Are your eyes glazed over yet? Are you thinking, “Here we go, another tech guy making me feel stupid, talking about something waaaay outside my wheelhouse”? Well you’re wrong. Okay, mostly wrong. I’m not here to talk tech; I’m here to talk about simple ideas and concepts that will have a huge net positive impact on your contracting business. Yes, you’ll need tech guys, but they just have to execute your plan and they can geek out all they want.
What’s an API anyway?
API stands for Application Programming Interface. Simply put, APIs allow internal and/or external applications to communicate with one another. So, if the job name and number data stored in your accounting software is sent to your mobile timecard application, it does that using an API.
Why do I care?
While your internal accounting, enterprise resource planning (ERP), and other systems power your office operations, mobile computing powers the rest of the world. Getting important data out of internal systems and into the mobile environment saves businesses untold amounts of time and money. Using APIs to interact with outside services can also help extend the life of existing internal software. If and when you do need to switch or upgrade these systems APIs help to minimize the impact of these changes on your operations by providing a layer of technology between internal and external systems.
When you’re dealing with lots of data and lots of different software and systems APIs make it possible to securely share data from a single source. For contractors, this data can be as simple as job names, numbers, and phases or as complex as material ordering and payroll data. APIs provide an added bonus, since you don’t need to upgrade or change your internal systems, such as accounting or ERP to integrate data to other services or programs.
How does it work?
APIs allow you to safely get data, like job numbers and job statuses, from a trusted central source, like accounting, and populate other programs and online services so everyone is using the same data. This means all job data used by other services will be the exact data used in your accounting or ERP system. So for example, as soon as job ends and is closed off in accounting, all other services using that API, such as timecards and material ordering, will be updated and users will no longer be able to book time or materials to that job.

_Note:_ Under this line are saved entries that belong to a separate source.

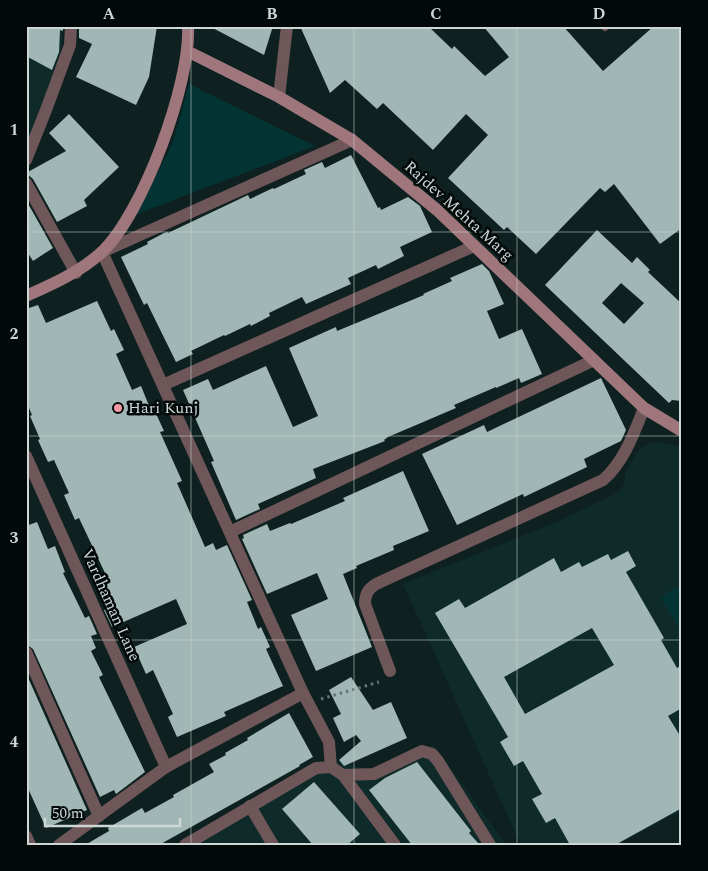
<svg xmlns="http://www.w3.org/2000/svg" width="708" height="871" viewBox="0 0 708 871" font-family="Spectral,serif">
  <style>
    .built { fill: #0e2b2a }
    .green { fill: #033433 }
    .building { fill: #a0b7b5; fill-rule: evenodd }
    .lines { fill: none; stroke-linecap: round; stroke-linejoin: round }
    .path { stroke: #657473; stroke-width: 3; stroke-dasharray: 2.5 4; stroke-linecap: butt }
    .lane { stroke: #6f5659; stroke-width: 8 }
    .street { stroke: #6f5659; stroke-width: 12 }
    .secondary { stroke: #9e767b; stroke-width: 12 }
    .grid { fill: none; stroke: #ccd7d6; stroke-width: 1; stroke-opacity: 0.55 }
    .poi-dot { fill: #f49aa7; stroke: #030908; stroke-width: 2 }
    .labels { text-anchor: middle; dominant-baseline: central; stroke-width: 5; stroke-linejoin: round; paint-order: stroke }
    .street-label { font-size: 16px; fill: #ccd7d6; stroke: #030908 }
    .poi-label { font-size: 16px; fill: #ccd7d6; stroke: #030908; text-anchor: start }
    .neatline { fill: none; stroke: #ccd7d6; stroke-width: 2 }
    .grid-label { font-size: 16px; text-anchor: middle; font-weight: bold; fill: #ccd7d6 }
  </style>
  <rect width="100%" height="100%" fill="#0e2120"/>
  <g class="built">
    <polygon points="26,26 63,26 60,71 26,144"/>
    <polygon points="657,442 682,447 682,810 616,845 521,845 403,584 559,521 619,492 624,484 626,470 640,449 648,444"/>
    <polygon points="434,745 506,845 188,845 331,760 370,770"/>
  </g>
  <g class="green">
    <polygon points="189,84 315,146 137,214 173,142"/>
    <polygon points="682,585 682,633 661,597"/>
  </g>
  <g class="building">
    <polygon points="26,26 63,26 63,31 60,30 59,52 52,70 26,56"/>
    <polygon points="79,26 157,26 149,77 136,105 76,77 92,44 79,38"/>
    <polygon points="209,26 273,26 264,55"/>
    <polygon points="300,26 428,26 452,49 454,46 485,76 509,57 483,26 563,26 603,71 654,26 682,26 682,228 660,244 614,184 605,192 600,188 536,254 507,227 504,230 448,178 488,135 466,114 433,150 383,103 377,109 345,80 330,93"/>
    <polygon points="69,114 119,167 84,200 87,206 57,222 33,179 26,173 66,151 49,133"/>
    <polygon points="351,155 378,208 380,207 381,210 408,197 420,206 432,232 400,247 404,256 378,269 376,265 348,278 351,284 306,304 302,297 269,313 270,316 251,326 250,324 225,336 224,335 191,351 193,354 176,362 147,303 144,305 121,257 148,244 147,242 164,233 168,232 168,233 248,195 250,199 273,188 274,189 306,174 304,170 322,162 325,168"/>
    <polygon points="26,200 53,248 33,261 26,250"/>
    <path d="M597,230L632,263L637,257L650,270L648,272L682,304V401L672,400L669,403L545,285ZM621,283L644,303L624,324L602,303Z"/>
    <polygon points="482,264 489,271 504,304 487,311 499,339 522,329 542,374 521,383 519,378 496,388 496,387 454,405 456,408 388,437 384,440 385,441 313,469 316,478 258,504 260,509 236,520 211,462 214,461 183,390 208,379 213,390 266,366 293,427 318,416 289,348 336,327 337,331 424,295 423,294 452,281 450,278"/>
    <polygon points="97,301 111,331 114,329 124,350 116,354 132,390 141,386 150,408 153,407 164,431 160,432 182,481 177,483 205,547 213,543 216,550 227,545 252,600 247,602 258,629 261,627 270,647 266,649 283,686 224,712 226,716 177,737 168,717 173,714 153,670 146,674 134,647 187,624 176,599 112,627 104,610 111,607 97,576 105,573 79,518 75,520 64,495 69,493 54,460 48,462 38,440 40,439 30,416 32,415 26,401 26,309 38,305 46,323"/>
    <polygon points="601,378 626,430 621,441 584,459 587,467 524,497 523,494 457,525 422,454 484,425 487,432"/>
    <polygon points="403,471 429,531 393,546 394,550 356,566 357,568 343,574 372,647 316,671 291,615 328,599 317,573 267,594 242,539 244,538 243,535 267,524 270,531 290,523 291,524 345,501 343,498"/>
    <polygon points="37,522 48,549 55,546 65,572 63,573 85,618 89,616 97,634 91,636 96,648 91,651 103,675 99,677 145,772 116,794 114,790 100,797 33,649 26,644 26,526"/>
    <path d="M628,551L636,566L626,572L664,638L661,640L677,668L682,665V708L668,716L682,739V808L615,845H570L555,818L546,823L532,799L542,794L523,761L514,766L500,742L508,737L435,613L459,599L465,608L554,558L561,572L579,562L582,567L608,554L611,560ZM592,628L614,665L525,714L504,677Z"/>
    <polygon points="26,673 87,810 46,828 26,784"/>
    <polygon points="351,677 373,710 391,702 407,738 344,766 339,760 361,741 356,735 344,742 333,718 341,714 329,690"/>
    <polygon points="289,713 313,757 299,765 300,766 159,845 85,845 109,831 108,828 142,808 145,813 174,797 173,795 214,772 209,764 226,755 225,753 248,740 247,738"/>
    <polygon points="417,762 471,831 469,833 480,845 412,845 369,790 385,778"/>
    <polygon points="314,782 360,834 347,845 313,845 282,809"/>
  </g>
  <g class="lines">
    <polyline class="path" points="321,699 379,682"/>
    <polyline class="lane" points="605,27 606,26"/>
    <g class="street">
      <polyline points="279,97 287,26"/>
      <polyline points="26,160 46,110 70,45 71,26"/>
      <polyline points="26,183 76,273"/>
      <polyline points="163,385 474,246"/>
      <polyline points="26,456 166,767"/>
      <polyline points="230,532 594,360"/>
      <polyline points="26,652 99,816"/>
      <path d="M390,671L365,604C365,594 368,589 376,584L603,480C624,462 634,433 644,408"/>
      <polyline points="331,767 329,742 303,693 102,252 352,140"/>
      <polyline points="343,775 374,774 422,751 432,754 438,761 490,845"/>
      <polyline points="250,806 273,845"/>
      <polyline points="26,836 30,845"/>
      <polyline points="59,845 166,767 303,693"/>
      <polyline points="185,845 316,768 331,767 343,775 395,845"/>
    </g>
    <g class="secondary">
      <polyline points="187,51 279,97 352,140 437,210 644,408 682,431"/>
      <path d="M26,296C53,284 80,272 102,252C143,213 191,83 188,26"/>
    </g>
  </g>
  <path class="grid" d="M191,26V845M354,26V845M517,26V845M26,232H682M26,436H682M26,640H682"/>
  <circle class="poi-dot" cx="118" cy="408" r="5"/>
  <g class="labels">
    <g class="street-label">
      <text transform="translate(459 211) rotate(42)">Rajdev Mehta Marg</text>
      <text transform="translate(111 605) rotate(66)">Vardhaman Lane</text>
    </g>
    <g class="poi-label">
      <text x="128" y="408">Hari Kunj</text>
    </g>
  </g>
  <rect width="708" height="871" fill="none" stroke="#030908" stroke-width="55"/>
  <path d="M45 818v8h135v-8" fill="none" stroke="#ccd7d6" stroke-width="2.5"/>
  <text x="52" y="818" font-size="15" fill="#ccd7d6" stroke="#030908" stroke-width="4" paint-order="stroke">50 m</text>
  <rect x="28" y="28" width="652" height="816" class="neatline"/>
  <g class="grid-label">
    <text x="109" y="19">A</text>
    <text x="272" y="19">B</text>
    <text x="436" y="19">C</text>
    <text x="599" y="19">D</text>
    <text x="14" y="135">1</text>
    <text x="14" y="339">2</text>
    <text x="14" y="543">3</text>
    <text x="14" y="747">4</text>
  </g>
</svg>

Connecting to an API requires programming some middleware between the businesses internal systems and the service provider’s public API. Some mechanical contractors will have internal resources to build and maintain their own application; others will contract the work out to a local technology firm. The middleware extracts only the data needed from internal systems, then posts it to the vendor’s API, which then syncs up the two data sets. This process can be automated and executed as frequently as required. Contractors with lots of employees and/or lots of small jobs may do hourly updates and others may do daily updates depending on their circumstances.
Not all APIs are created equal
A strong, well-built API is critical for long-term stability and success. Here are some key elements to consider when evaluating vendor APIs:
- Backwards compatibility – As technology and businesses change, so, too, will data requirements and functionality. A well-built API provides stability and adaptability for implementation requirements.
- Documentation – A good API needs good documentation. OpenAPI (Swagger) provides a strong user-friendly platform and vendors should include detailed documentation to support rapid implementation.
- Communication – API integrations are a partnership between your technology team and your service provider, so having a good relationship and good communication are important for long-term success.
The bottom line
The goal of API integration is to get everyone on your team the information they need whenever and wherever they need it. Properly implemented, it will lower administrative costs, reduce errors, and improve efficiency. Leveraging API integration makes contractors more agile and responsive to future technology without sacrificing the existing software systems they need to complete projects on time and on budget.